Los Angeles moved Wednesday to reboot its once-promising legal marijuana market, giving initial approval to changes large and small to expand licensing and get more assistance to operators who endured the consequences of the nation’s war on drugs.
Broad legal sales kicked off in California in 2018, and at that time Los Angeles was expected to quickly establish itself as a world-leading cannabis economy. But that never happened. Instead, robust illegal sales continue to outpace the up-and-down legal market, while businesses complain that hefty taxes and a cumbersome bureaucracy have slowed, rather than encouraged, growth.

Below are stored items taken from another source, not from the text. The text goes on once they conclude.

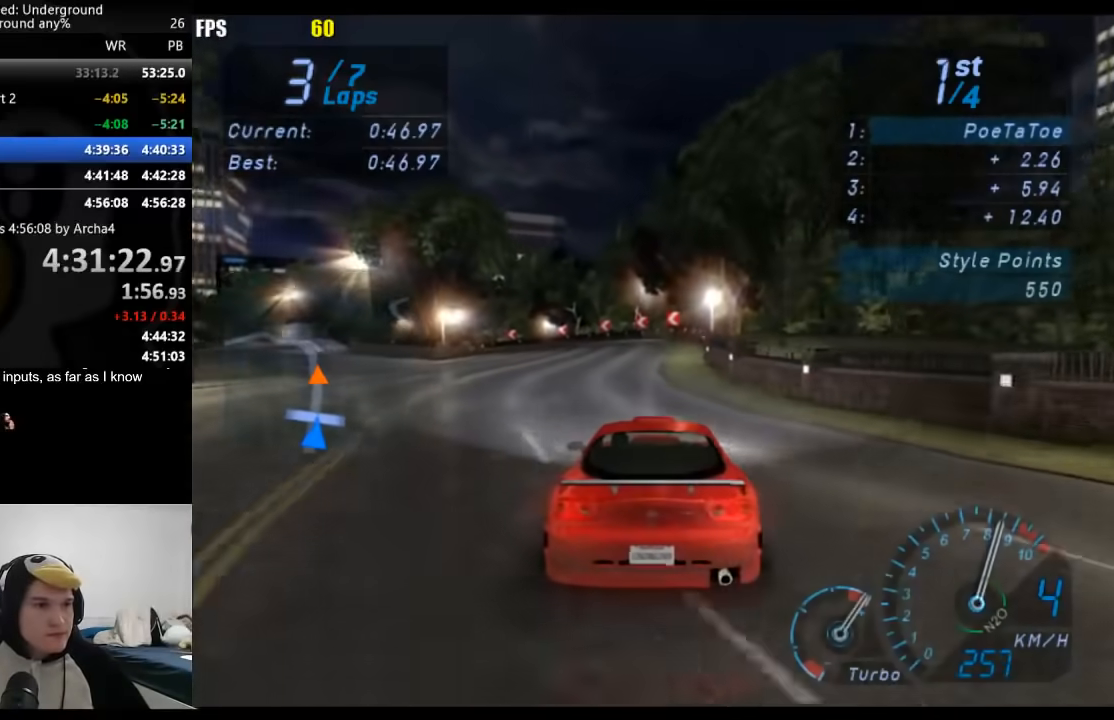
{"buttons": [], "left_stick": "down-left", "right_stick": "center", "events": [[67, "left_stick", "center"], [250, "left_stick", "down-left"]]}
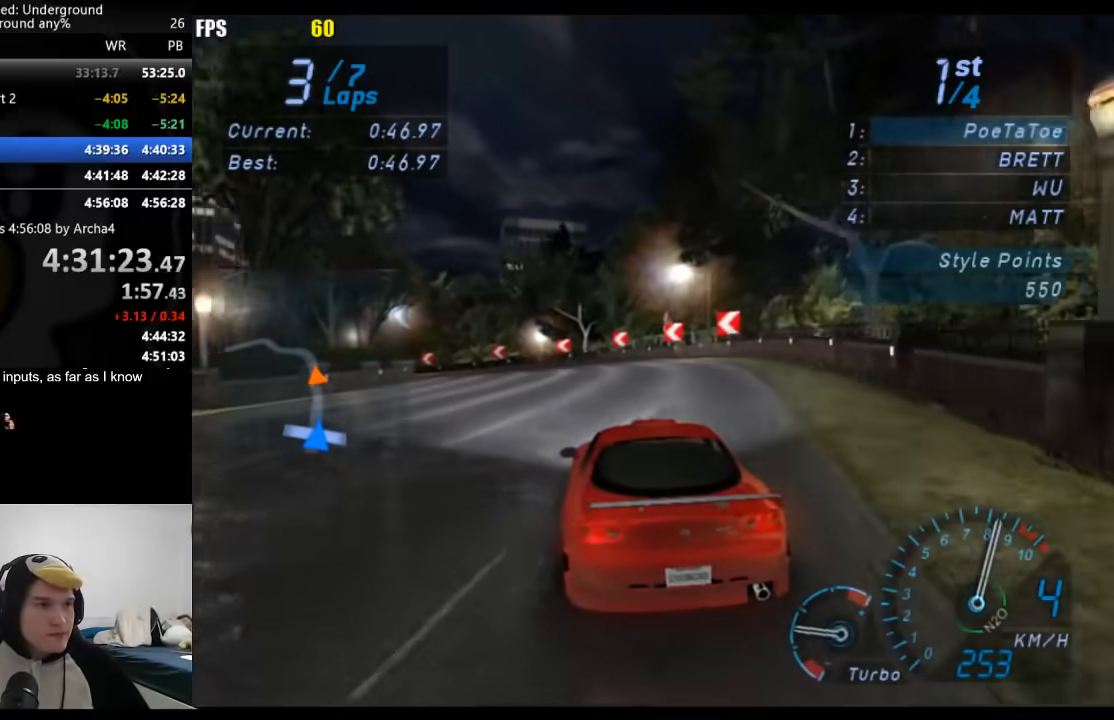
{"buttons": [], "left_stick": "down-left", "right_stick": "center", "events": []}
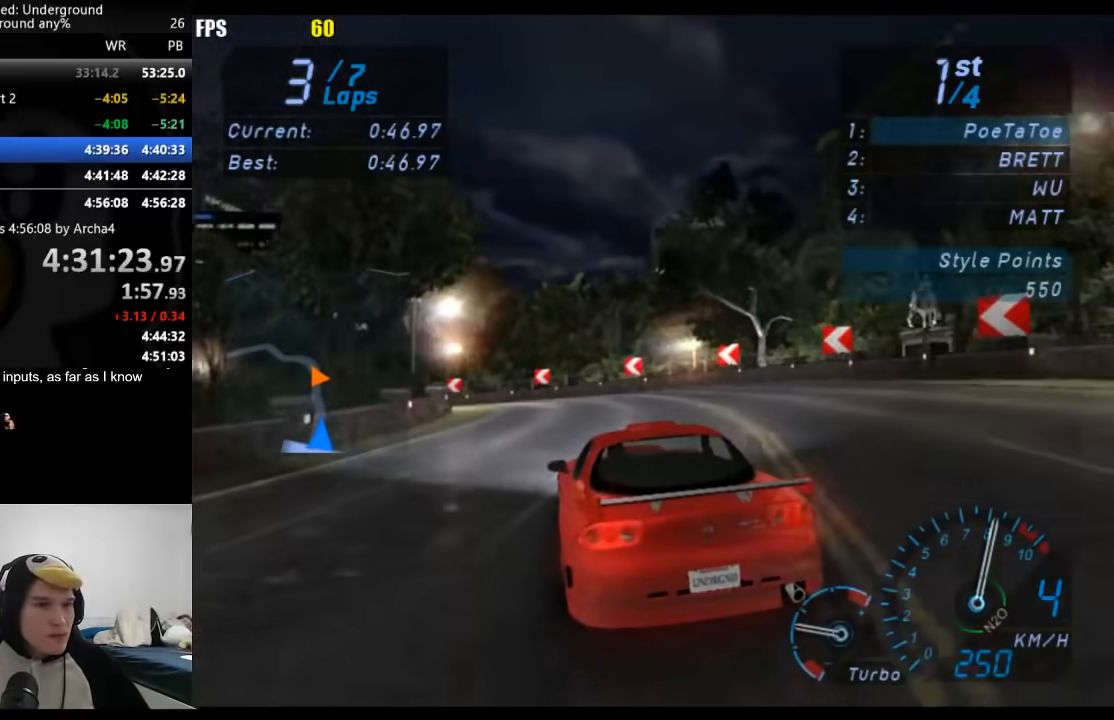
{"buttons": [], "left_stick": "down-left", "right_stick": "center", "events": []}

The City Council, voting unanimously, gave preliminary approval to a series of revisions that would provide a jump in licenses for so-called social-equity applicants — people, many of color, who were arrested or convicted of a marijuana-related offense, and lower-income residents who live, or have lived, in neighborhoods marked by high marijuana arrest rates.
Only those applicants would be eligible for new retail and delivery licenses through 2025.
Other changes would allow businesses to seek licenses to quickly get temporary approval to begin operating once certain benchmarks are met, would permit businesses to relocate while being licensed, and streamline the application process.
If the plan gets final approval by the Council, Mayor Eric Garcetti is expected to sign it.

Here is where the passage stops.